Practical Newton-Type Distributed Learning using Gradient Based Approximations

Published 22 Jul 2019 in cs.LG and stat.ML | (1907.09562v1)

Abstract: We study distributed algorithms for expected loss minimization where the datasets are large and have to be stored on different machines. Often we deal with minimizing the average of a set of convex functions where each function is the empirical risk of the corresponding part of the data. In the distributed setting where the individual data instances can be accessed only on the local machines, there would be a series of rounds of local computations followed by some communication among the machines. Since the cost of the communication is usually higher than the local machine computations, it is important to reduce it as much as possible. However, we should not allow this to make the computation too expensive to become a burden in practice. Using second-order methods could make the algorithms converge faster and decrease the amount of communication needed. There are some successful attempts in developing distributed second-order methods.
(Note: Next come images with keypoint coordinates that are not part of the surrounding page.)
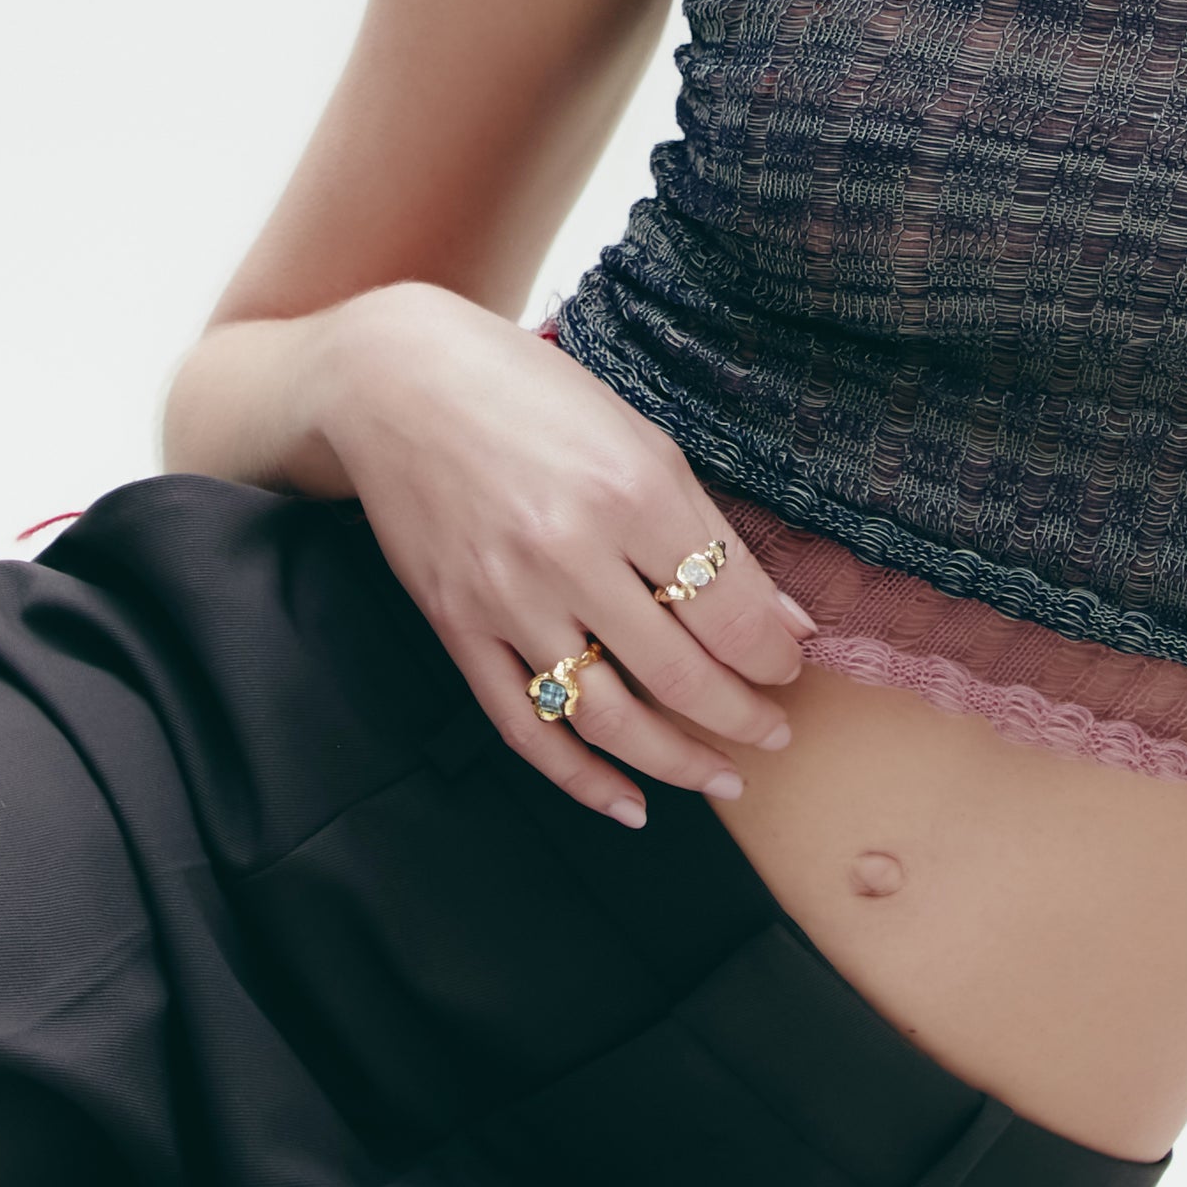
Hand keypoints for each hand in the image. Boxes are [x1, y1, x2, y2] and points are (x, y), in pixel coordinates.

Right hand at [313, 287, 815, 825]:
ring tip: (724, 778)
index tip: (791, 667)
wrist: (395, 383)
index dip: (773, 655)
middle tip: (777, 730)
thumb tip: (781, 618)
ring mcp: (509, 600)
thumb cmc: (526, 394)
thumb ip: (709, 532)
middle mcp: (570, 554)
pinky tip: (630, 803)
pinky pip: (527, 726)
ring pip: (611, 718)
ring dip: (680, 762)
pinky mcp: (460, 629)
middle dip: (745, 716)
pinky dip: (582, 779)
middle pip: (682, 674)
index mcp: (631, 492)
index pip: (729, 610)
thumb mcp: (640, 438)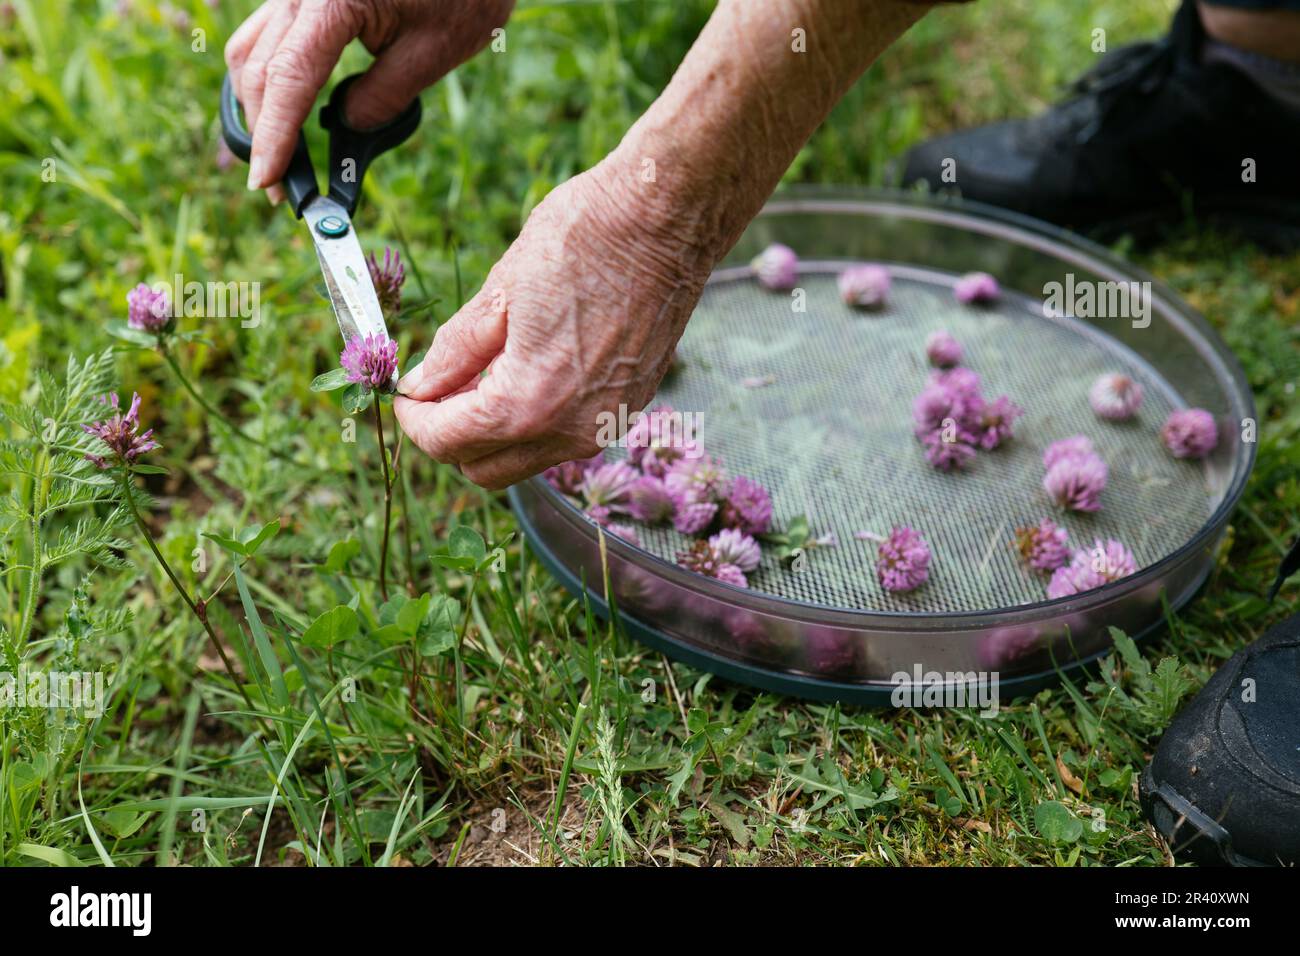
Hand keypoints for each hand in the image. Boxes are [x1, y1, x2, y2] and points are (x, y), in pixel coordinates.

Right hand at [224, 0, 512, 199]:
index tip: (267, 182)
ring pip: (252, 50)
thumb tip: (345, 129)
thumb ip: (383, 97)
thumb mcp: (434, 52)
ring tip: (281, 157)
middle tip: (277, 187)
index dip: (274, 137)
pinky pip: (268, 36)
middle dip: (263, 132)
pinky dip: (269, 78)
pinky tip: (284, 113)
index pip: (288, 79)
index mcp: (333, 0)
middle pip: (258, 68)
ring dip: (259, 107)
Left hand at [393, 162, 712, 489]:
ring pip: (526, 461)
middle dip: (450, 435)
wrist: (664, 221)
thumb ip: (454, 352)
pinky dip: (537, 420)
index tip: (406, 389)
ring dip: (495, 433)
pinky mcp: (629, 408)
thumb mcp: (499, 292)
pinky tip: (533, 368)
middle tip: (441, 385)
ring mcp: (605, 424)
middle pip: (484, 470)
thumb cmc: (583, 241)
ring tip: (488, 372)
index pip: (446, 443)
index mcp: (528, 403)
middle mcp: (571, 430)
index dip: (413, 418)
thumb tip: (420, 386)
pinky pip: (566, 438)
Although these methods have shown fast convergence, their local computation is expensive and could enjoy more improvement for practical uses. In this study we modify an existing approach, DANE (Distributed Approximate NEwton), in order to improve the computational cost while maintaining the accuracy. We tackle this problem by using iterative methods for solving the local subproblems approximately instead of providing exact solutions for each round of communication. We study how using different iterative methods affect the behavior of the algorithm and try to provide an appropriate tradeoff between the amount of local computation and the required amount of communication. We demonstrate the practicality of our algorithm and compare it to the existing distributed gradient based methods such as SGD.